PROVIDED TEXT -

I made another attempt at starting another show, The Iris Affair, but fared no better this time. The first time, I dozed off during episode one and woke up partway through ep 2. And this time, I dozed off again during ep 1, so maybe that's just the universe's way of telling me not to bother with this one? Or else to start watching it earlier in the day? Anyway, I may give it a pass and try something else, like The Copenhagen Test, which just dropped (on Netflix I think?). Other than that, I've watched a few xmas specials e.g. the All Creatures Great and Small xmas special, the Would I Lie to You xmas episode, etc.
What I am looking forward to is a new series of The Traitors UK, which starts on New Year's Day, as does a new series of The Night Manager, which you may or may not recall as the first series aired 10 years ago. The first series starred Tom Hiddleston and Hugh Laurie. Hiddleston is back, Laurie is not.
I am looking forward to seeing the new Night Manager season as well since it's not based on a book, unlike the original. Debicki is also not returning though Olivia Colman is. I'm hoping she has a larger role.

DATA SHOWN -
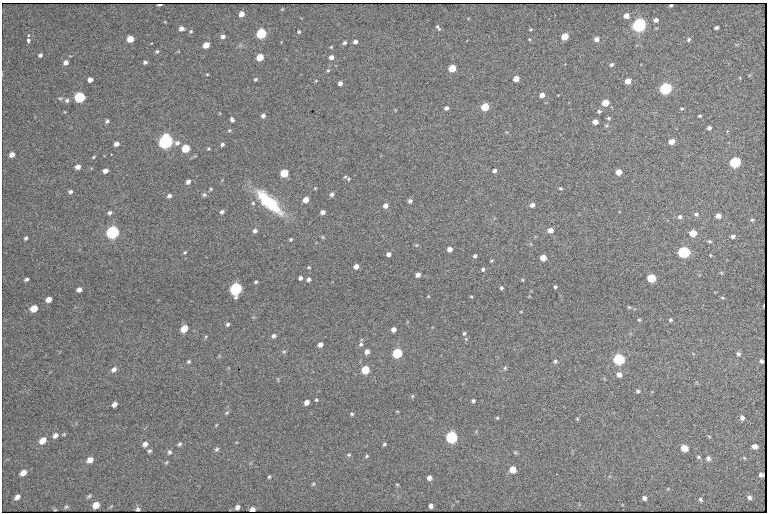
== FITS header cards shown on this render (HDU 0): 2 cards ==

REQUIRED ACTIONS -
• a. According to the post on TV shows, when does the new series of The Traitors UK start?
• b. Summarize the post on TV shows in two sentences.
The data above is separate from the post on TV shows.

TASK RESULTS -
• a. It starts on New Year's Day.

• b. Two attempts to start The Iris Affair ended with dozing off during the first episode, so The Copenhagen Test may be tried instead, and a few Christmas specials have been watched. New series of The Traitors UK and The Night Manager both start on New Year's Day, with Tom Hiddleston and Olivia Colman returning to The Night Manager but Hugh Laurie and Debicki not.